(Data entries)
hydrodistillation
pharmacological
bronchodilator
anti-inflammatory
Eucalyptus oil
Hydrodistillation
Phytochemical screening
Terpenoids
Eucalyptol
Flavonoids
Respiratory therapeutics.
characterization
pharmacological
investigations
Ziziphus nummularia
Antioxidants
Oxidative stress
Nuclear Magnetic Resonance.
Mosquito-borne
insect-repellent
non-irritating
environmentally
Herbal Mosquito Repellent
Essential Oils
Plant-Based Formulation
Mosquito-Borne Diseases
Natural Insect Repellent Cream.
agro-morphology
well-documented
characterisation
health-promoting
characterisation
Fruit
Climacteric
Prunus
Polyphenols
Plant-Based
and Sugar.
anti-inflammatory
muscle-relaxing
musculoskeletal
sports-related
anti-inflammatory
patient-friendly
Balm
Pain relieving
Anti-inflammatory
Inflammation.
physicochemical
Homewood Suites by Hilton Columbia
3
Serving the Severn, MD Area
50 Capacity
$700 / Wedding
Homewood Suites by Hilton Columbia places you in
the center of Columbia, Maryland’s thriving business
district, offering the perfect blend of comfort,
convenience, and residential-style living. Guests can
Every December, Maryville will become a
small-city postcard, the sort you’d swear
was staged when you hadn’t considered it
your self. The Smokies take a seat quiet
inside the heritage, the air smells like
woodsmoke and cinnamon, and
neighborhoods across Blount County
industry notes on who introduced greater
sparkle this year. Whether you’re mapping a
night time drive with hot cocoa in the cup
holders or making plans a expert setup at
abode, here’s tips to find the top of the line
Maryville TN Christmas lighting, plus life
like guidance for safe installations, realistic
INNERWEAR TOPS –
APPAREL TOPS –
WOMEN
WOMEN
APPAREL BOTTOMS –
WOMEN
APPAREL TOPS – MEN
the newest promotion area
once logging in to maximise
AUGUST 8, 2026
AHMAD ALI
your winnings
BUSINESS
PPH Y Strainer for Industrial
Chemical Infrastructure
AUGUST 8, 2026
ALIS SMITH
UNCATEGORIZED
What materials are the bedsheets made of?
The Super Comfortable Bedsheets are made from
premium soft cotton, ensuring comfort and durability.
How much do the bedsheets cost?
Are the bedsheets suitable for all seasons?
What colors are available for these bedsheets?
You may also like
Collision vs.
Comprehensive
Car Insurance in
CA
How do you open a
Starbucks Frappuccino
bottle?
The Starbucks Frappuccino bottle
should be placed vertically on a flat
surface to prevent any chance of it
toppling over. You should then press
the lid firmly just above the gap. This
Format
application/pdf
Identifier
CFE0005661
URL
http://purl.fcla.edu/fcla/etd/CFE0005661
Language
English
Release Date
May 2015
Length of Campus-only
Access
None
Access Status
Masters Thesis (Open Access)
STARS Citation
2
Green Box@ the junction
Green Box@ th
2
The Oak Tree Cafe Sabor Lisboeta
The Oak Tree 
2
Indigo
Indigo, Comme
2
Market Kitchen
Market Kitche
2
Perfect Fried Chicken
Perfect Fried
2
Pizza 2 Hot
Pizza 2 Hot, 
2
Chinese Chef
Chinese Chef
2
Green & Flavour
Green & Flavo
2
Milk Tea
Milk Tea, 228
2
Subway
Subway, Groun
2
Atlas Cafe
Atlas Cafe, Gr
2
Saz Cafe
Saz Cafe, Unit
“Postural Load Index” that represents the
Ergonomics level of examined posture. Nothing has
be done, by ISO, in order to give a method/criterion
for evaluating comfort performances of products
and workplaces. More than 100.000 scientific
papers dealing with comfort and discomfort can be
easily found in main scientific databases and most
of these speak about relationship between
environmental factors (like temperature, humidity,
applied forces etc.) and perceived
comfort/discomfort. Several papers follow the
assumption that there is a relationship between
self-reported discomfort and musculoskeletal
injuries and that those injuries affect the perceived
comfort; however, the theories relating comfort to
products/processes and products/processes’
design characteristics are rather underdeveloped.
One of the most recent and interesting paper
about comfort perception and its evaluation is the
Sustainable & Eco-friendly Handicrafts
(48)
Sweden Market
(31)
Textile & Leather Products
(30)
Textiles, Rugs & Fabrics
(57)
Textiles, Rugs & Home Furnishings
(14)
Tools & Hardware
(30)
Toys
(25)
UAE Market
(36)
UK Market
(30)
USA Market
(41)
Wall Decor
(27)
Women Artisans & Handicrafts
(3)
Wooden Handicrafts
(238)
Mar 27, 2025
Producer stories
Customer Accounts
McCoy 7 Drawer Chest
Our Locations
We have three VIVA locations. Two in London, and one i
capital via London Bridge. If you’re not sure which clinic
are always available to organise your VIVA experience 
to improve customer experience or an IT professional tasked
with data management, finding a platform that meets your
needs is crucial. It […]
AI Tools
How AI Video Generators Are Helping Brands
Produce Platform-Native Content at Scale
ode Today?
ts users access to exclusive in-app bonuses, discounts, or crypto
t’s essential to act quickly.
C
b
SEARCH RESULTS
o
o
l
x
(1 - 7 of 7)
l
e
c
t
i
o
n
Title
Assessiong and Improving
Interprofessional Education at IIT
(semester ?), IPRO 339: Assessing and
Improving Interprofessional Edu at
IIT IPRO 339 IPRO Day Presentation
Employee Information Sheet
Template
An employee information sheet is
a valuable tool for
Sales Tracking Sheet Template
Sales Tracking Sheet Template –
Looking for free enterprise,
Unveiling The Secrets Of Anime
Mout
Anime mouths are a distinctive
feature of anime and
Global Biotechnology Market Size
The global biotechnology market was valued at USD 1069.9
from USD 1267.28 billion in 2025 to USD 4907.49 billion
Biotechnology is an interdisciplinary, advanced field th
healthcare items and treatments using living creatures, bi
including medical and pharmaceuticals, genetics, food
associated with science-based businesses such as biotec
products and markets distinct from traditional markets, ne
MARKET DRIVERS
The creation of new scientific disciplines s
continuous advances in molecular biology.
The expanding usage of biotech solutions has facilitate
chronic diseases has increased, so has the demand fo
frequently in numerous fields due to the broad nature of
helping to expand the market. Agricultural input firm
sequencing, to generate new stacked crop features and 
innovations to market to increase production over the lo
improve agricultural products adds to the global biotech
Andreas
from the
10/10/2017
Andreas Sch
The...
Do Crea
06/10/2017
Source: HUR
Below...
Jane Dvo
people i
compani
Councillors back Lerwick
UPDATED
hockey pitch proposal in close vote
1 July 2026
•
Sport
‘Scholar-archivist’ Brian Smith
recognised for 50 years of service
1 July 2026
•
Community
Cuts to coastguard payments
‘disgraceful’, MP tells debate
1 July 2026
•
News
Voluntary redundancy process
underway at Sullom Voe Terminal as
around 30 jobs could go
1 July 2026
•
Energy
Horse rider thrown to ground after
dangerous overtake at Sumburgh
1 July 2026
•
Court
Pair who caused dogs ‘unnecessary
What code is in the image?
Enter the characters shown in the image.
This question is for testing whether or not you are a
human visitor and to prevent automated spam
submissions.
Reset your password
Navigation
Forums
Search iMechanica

Exercise:
Some lines above contain the word "VIVA". Copy each of them.

Written response:
We have three VIVA locations. Two in London, and one i
are always available to organise your VIVA experience 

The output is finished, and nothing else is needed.